The Securities and Exchange Commission

• The Securities and Exchange Commission (SEC) has been a potent force in the securities field since its inception.

• It polices stock exchanges, brokers, investment advisors, financial institutions and publicly-traded companies.

Registration with the SEC

• One way of ensuring that investors receive accurate information is the SEC’s requirement that all securities sold in the United States must be registered.

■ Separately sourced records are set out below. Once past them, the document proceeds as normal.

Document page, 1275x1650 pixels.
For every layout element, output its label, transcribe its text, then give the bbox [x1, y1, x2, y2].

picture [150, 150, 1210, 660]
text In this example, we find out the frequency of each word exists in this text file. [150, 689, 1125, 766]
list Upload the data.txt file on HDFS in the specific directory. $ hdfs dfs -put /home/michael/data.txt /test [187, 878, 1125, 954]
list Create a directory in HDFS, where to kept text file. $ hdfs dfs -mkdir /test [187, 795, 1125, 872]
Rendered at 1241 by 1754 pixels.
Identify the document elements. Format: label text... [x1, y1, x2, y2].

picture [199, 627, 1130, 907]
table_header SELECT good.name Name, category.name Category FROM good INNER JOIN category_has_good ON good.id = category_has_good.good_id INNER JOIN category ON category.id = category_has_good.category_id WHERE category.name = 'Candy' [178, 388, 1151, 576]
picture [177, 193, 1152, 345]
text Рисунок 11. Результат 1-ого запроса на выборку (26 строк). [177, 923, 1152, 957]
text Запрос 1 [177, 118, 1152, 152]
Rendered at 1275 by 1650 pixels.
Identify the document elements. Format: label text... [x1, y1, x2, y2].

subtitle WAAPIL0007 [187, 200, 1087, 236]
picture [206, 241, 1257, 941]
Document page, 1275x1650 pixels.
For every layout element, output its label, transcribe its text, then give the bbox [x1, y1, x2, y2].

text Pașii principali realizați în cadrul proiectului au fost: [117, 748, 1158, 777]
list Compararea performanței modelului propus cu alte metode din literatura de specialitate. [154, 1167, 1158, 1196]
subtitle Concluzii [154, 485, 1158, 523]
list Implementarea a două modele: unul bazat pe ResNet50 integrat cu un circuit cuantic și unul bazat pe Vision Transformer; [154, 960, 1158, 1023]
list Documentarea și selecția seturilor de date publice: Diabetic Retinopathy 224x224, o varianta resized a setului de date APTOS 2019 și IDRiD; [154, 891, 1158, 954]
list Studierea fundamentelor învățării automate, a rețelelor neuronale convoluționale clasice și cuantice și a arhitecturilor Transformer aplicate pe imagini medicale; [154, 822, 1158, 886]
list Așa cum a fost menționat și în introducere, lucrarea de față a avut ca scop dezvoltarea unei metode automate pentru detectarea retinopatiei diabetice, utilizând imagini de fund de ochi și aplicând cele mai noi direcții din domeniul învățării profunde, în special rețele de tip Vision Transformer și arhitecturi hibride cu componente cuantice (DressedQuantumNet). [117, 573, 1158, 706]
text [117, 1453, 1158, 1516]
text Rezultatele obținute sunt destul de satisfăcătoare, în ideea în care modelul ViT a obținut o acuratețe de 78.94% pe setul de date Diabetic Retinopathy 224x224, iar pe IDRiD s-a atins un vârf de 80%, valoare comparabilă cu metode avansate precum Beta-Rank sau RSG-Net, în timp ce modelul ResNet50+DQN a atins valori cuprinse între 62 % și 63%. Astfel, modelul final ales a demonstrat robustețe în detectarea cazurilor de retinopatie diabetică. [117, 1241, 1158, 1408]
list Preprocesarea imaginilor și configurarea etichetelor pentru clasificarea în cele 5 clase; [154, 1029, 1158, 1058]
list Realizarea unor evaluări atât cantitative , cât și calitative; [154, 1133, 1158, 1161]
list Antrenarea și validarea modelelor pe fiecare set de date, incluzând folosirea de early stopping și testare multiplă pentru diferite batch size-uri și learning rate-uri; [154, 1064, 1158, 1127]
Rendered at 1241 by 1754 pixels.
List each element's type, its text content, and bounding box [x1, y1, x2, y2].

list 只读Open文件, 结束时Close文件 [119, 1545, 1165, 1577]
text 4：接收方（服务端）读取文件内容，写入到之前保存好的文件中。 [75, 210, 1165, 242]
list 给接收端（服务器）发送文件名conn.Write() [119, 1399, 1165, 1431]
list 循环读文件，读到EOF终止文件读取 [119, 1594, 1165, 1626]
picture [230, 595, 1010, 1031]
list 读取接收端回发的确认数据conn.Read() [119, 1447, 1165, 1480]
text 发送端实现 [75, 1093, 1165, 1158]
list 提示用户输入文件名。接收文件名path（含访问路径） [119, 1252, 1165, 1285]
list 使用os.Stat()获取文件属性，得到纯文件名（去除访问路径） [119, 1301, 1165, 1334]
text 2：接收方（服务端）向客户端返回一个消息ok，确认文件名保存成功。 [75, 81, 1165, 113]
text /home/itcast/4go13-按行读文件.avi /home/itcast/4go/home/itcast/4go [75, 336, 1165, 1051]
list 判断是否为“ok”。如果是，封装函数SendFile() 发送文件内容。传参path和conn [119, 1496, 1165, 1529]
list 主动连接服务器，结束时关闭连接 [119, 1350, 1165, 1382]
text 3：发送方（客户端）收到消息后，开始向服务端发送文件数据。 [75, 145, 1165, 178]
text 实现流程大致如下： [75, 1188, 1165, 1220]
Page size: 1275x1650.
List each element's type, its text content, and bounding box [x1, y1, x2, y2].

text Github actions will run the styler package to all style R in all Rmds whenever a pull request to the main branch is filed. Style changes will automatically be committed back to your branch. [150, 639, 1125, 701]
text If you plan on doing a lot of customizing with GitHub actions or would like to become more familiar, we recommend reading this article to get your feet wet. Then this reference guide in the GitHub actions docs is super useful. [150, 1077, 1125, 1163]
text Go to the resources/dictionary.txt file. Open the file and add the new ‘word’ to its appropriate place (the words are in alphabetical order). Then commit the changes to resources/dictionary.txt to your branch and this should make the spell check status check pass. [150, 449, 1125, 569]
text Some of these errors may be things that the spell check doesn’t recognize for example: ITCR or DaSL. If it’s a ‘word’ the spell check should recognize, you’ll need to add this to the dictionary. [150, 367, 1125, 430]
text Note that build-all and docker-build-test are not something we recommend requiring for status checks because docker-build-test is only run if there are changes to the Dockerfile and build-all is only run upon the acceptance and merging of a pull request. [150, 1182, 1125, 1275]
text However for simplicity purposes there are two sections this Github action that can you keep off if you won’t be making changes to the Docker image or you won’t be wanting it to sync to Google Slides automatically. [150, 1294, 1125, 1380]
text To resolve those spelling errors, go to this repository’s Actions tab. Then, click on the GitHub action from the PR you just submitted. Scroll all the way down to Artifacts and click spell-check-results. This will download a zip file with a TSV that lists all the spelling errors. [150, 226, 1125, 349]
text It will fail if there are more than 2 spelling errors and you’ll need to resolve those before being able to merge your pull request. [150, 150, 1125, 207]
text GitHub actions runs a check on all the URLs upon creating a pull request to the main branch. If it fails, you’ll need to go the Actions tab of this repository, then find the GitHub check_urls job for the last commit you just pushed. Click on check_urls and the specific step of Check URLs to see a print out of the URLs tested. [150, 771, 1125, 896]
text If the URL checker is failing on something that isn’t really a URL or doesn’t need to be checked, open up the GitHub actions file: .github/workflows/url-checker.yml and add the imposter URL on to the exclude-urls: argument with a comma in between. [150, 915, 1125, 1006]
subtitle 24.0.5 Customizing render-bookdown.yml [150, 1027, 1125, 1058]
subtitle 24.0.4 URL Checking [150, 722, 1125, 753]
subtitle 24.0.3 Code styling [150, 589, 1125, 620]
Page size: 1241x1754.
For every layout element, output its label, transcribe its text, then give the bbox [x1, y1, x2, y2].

Viewing Registration Information

• The SEC maintains all of this information in a public-access database called EDGAR. This database can be accessed directly from the SEC’s web page at <http://www.sec.gov>

Securities and State Law (The UCC)

• Article 8 of the Uniform Commercial Code governs securities.

Provisions of Article 8 of the UCC

• Other features in Article 8 include a provision making the Statute of Frauds inapplicable to securities agreements.

• The Article is comprehensive in its coverage of securities and should always be referred to whenever a securities question arises.

Stock

• Stock represents ownership interest in companies.

Common Stock

• Common stock is the stock that a company issues in order to raise capital.

• This stock is sold on stock exchanges around the world.

Preferred Stock

• Preferred stock is a class of stock that entitles the person who possesses it with priority when it comes to paying dividends.

Article 9

• Article 9 of the UCC concerns secured transactions.

• A secured transaction is any promise to pay on a loan that is guaranteed by some form of collateral.

Care and Maintenance of the Collateral

• Other rules enforced under Article 9 include the requirement to care for the collateral.

• Article 9-207 requires the party in possession of collateral to use reasonable care in its custody and preservation.

Priority in Paying Claims

• Priority refers to the order in which claims will be paid.

• Article 9 creates rules for priority of claims.

UCC Financing Statements

• Article 9 also provides that proof of a secured transaction in property must be filed in order to substantiate the claim.

• These documents are often referred to as “UCC Financing Statements” and can often be located in the local courthouse.